ERP: the foundation stone
If business intelligence was a car, enterprise resource planning (ERP) software would be the engine. It’s the machine that helps businesses collect, store and manage data across the different areas within the business. It’s ERP that produces the information that helps drive essential functions including product planning, marketing and sales, finance, the supply chain and inventory management. Put simply, it takes the guess work out of business so executives have an objective base on which to make important commercial decisions.
Analytics: the secret sauce
Every business produces vast amount of data from every area of its operations. But data in its raw form is practically useless. What is of most value is the insights that are able to be drawn from this data. So any software in which a business invests must be able to give people across the entire business easy access to insights they need to make informed decisions. These learnings should be able to reflect the latest international accounting standards. They should give people on the road, in head office and in the warehouse exactly what they need to do their job to the best of their abilities.
Mobility makes sense
The third and final component of the analytics revolution is of course mobility. Today savvy businesses are giving employees right across the enterprise access to data analytics in real time. This means staff need the ability to plug data into the system in real time, from the device of their choice. Mobility has made a two-way flow of information into and out of a business a real-time reality. It means management can get a clear picture of operations, sales, revenue and, therefore, what needs to happen to plan for the future, as the information comes to hand.
This is particularly exciting for the mid-market, which up to now, has not had the same access to this information as larger organisations. But now with advances in business technology and more deployment options, it is simpler and more cost efficient for businesses to access this intelligence. The vast majority of organisations in this category have realised that it’s an opportunity they cannot ignore if they wish to remain competitive.
Take for example, Gasweld Tool Centre, one of Australia’s largest specialist gas, welding and tools suppliers. Gasweld has seen significant improvements in its operational efficiencies through the adoption of a fully integrated ERP and BI system.
Previously the team would run reports and someone would pull out key information and deliver it to senior management. Now, reports are written and scheduled in an automated fashion – produced in their ready format, reaching the right person’s table, inbox or smartphone, at the right time. It’s a huge labour saving for the business and enabled staff to think more laterally. By tying data between receivables, inventory and manufacturing, the team can easily identify new opportunities to further expand the business.
Servicing the mid-market
In our experience, the mid-market requires the same degree of sophistication and depth of product functionality as large enterprises, but at a realistic cost.

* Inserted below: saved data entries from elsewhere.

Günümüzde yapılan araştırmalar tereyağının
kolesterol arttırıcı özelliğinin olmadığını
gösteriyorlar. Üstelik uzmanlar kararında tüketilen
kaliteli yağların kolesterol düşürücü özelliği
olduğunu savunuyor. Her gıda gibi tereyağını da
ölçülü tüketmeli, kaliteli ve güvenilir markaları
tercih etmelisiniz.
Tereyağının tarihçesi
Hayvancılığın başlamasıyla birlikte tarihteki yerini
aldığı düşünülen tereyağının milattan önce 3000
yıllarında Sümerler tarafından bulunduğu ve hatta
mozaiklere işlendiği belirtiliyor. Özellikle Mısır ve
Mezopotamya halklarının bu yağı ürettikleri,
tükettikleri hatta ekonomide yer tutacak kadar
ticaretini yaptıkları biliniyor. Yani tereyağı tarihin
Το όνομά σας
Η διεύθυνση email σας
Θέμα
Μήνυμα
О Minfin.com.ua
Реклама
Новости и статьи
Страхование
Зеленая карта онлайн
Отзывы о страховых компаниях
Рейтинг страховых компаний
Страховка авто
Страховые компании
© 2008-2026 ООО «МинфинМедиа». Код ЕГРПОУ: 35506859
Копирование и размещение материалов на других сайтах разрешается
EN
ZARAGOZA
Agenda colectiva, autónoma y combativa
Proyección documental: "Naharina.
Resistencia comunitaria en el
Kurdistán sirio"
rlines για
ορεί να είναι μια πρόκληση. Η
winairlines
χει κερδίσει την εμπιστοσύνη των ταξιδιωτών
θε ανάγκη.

Compared to larger businesses, mid-market companies don’t have the same access to capital. Managers and business owners are judicious about how they use funds. They have to be able to understand their return on investment before they feel comfortable making a decision to invest in their technology infrastructure.

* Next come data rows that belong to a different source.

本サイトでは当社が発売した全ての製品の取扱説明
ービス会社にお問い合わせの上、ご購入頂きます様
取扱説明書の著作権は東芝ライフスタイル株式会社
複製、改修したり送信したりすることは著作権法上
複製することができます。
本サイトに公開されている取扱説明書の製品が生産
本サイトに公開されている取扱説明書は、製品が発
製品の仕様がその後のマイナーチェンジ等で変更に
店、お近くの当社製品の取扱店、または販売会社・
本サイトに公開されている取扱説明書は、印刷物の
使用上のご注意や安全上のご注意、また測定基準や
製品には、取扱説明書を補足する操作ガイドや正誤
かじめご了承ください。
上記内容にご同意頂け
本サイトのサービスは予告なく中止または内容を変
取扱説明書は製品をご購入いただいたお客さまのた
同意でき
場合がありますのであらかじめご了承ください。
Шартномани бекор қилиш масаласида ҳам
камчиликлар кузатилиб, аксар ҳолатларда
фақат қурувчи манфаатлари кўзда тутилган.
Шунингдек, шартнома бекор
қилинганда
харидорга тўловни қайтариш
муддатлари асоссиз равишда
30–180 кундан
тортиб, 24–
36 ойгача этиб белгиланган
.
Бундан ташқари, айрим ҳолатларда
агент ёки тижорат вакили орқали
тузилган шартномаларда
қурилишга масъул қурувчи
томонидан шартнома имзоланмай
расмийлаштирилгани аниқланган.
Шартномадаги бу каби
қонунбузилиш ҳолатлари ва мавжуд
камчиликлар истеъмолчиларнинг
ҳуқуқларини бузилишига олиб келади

This means vendors have to be able to clearly communicate how data analytics has the ability to contribute to a healthier bottom line, and relate to the exact needs of that organisation. For businesses in this category, making the wrong decision can make or break the organisation. If they make the incorrect choice, they will waste time and money implementing a system that’s not right for them. But if they choose the right partner, it can help streamline their business operations and give them an edge in a tough market.
It’s also essential to recognise that many businesses of this nature don’t have in-house dedicated IT resources. This is an opportunity for technology providers to become their trusted adviser and in some cases, operate almost as a part of the internal team.
Many mid-market businesses are family-owned. There might be multiple generations working in the enterprise. Usually, they are exceptional at what they do. They are focused on winning business, maintaining relationships with existing customers and improving their competitive position. They know technology can help them achieve these goals, but often, require the business flexibility that customisation allows.
This is where trusted technology partners come in. My advice to organisations exploring business management software providers is to look for a technology partner that listens and adapts its technology to your needs. Take your time to ensure there is a sense of collaboration and a genuine interest in undertaking a growth journey with your business. When you partner with the right organisation, it’s incredible to watch your business data go from numbers to wonders.